#### Work request:
Repeat the rows below word for word, from the first line through the line that contains "Which slice is the smallest?", and stop there.

#### Records to use:
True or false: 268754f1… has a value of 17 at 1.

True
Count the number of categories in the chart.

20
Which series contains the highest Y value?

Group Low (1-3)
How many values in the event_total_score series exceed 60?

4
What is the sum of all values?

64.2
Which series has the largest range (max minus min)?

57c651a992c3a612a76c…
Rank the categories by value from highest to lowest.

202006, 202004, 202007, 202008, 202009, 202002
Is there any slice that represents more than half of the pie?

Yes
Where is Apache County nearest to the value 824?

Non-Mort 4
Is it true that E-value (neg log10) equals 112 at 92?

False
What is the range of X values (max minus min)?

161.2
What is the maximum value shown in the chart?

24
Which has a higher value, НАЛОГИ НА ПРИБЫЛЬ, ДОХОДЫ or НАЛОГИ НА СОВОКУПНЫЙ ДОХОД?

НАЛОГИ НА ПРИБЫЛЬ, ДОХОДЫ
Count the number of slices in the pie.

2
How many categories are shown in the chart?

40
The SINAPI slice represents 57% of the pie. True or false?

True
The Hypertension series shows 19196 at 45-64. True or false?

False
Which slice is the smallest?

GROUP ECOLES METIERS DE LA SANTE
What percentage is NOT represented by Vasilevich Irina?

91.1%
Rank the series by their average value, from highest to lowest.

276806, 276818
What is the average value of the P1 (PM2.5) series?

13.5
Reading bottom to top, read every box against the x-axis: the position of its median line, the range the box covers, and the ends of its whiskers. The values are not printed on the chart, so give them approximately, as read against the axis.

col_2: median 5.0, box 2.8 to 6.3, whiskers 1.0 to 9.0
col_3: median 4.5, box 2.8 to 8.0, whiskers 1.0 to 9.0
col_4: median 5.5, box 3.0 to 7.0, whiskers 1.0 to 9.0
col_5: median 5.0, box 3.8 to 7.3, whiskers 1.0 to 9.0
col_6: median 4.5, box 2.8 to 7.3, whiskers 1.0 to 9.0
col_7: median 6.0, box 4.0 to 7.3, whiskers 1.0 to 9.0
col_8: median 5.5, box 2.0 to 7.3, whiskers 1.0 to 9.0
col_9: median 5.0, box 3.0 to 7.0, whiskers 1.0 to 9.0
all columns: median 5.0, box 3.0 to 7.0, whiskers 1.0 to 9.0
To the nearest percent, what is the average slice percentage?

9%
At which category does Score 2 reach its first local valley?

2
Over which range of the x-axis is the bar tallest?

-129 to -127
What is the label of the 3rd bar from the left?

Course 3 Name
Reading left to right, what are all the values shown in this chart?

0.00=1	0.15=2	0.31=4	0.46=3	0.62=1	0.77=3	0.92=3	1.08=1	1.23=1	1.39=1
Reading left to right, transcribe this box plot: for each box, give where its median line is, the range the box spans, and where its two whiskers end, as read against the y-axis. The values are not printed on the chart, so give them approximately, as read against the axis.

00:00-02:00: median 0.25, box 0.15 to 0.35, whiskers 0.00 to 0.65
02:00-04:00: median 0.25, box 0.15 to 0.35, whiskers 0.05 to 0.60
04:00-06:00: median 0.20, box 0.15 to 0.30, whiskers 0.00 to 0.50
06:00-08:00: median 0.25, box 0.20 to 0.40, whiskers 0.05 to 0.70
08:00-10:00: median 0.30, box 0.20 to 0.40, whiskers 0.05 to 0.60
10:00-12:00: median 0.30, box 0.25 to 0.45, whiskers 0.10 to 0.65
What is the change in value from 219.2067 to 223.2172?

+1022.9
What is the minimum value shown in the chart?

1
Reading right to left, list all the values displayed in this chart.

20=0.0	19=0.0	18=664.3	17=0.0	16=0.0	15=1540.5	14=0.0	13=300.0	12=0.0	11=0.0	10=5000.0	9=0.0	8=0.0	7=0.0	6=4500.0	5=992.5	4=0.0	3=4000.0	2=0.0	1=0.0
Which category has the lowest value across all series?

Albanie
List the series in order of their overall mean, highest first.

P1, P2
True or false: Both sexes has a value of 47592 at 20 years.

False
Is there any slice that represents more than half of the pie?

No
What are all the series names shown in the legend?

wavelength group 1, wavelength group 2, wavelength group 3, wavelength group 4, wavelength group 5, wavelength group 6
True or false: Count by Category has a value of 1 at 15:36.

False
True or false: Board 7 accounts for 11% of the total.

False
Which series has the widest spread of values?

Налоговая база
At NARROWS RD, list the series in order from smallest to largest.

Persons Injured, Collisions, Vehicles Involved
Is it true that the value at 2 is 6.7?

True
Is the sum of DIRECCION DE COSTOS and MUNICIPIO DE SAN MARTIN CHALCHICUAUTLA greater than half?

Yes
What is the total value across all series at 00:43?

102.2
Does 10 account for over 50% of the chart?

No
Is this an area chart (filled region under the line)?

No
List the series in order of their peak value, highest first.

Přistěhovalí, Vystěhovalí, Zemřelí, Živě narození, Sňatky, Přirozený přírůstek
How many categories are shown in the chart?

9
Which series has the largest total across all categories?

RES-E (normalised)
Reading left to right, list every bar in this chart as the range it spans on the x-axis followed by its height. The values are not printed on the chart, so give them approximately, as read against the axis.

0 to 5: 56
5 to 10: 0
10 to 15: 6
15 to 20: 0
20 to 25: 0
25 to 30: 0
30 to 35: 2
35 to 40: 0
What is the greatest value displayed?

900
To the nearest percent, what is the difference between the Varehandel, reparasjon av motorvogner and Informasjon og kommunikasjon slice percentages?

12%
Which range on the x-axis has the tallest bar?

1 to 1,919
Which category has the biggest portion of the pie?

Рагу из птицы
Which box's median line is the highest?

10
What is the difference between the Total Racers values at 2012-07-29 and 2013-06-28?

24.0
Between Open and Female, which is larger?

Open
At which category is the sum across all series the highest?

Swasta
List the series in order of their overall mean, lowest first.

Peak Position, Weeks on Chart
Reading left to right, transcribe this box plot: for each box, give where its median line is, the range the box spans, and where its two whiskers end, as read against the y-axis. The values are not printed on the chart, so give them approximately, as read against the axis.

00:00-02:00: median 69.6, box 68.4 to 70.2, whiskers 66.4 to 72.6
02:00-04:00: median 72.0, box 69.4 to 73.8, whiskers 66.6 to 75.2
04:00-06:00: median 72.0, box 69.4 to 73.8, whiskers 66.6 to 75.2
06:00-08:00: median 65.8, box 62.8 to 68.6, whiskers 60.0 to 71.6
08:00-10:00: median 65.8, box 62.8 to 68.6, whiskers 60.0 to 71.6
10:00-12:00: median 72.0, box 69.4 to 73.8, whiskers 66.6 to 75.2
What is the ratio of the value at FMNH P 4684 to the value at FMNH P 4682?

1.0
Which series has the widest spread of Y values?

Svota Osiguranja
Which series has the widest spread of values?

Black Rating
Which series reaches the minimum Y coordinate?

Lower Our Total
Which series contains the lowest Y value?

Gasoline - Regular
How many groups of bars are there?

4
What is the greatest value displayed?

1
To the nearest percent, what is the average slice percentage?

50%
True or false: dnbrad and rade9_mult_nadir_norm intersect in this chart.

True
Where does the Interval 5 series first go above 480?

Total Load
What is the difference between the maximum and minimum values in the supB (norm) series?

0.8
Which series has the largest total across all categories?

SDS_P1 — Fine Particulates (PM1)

#### Written response:
True or false: 268754f1… has a value of 17 at 1.

True
Count the number of categories in the chart.

20
Which series contains the highest Y value?

Group Low (1-3)
How many values in the event_total_score series exceed 60?

4
What is the sum of all values?

64.2
Which series has the largest range (max minus min)?

57c651a992c3a612a76c…
Rank the categories by value from highest to lowest.

202006, 202004, 202007, 202008, 202009, 202002
Is there any slice that represents more than half of the pie?

Yes
Where is Apache County nearest to the value 824?

Non-Mort 4
Is it true that E-value (neg log10) equals 112 at 92?

False
What is the range of X values (max minus min)?

161.2
What is the maximum value shown in the chart?

24
Which has a higher value, НАЛОГИ НА ПРИБЫЛЬ, ДОХОДЫ or НАЛОГИ НА СОВОКУПНЫЙ ДОХОД?

НАЛОГИ НА ПРИБЫЛЬ, ДОХОДЫ
Count the number of slices in the pie.

2
How many categories are shown in the chart?

40
The SINAPI slice represents 57% of the pie. True or false?

True
The Hypertension series shows 19196 at 45-64. True or false?

False
Which slice is the smallest?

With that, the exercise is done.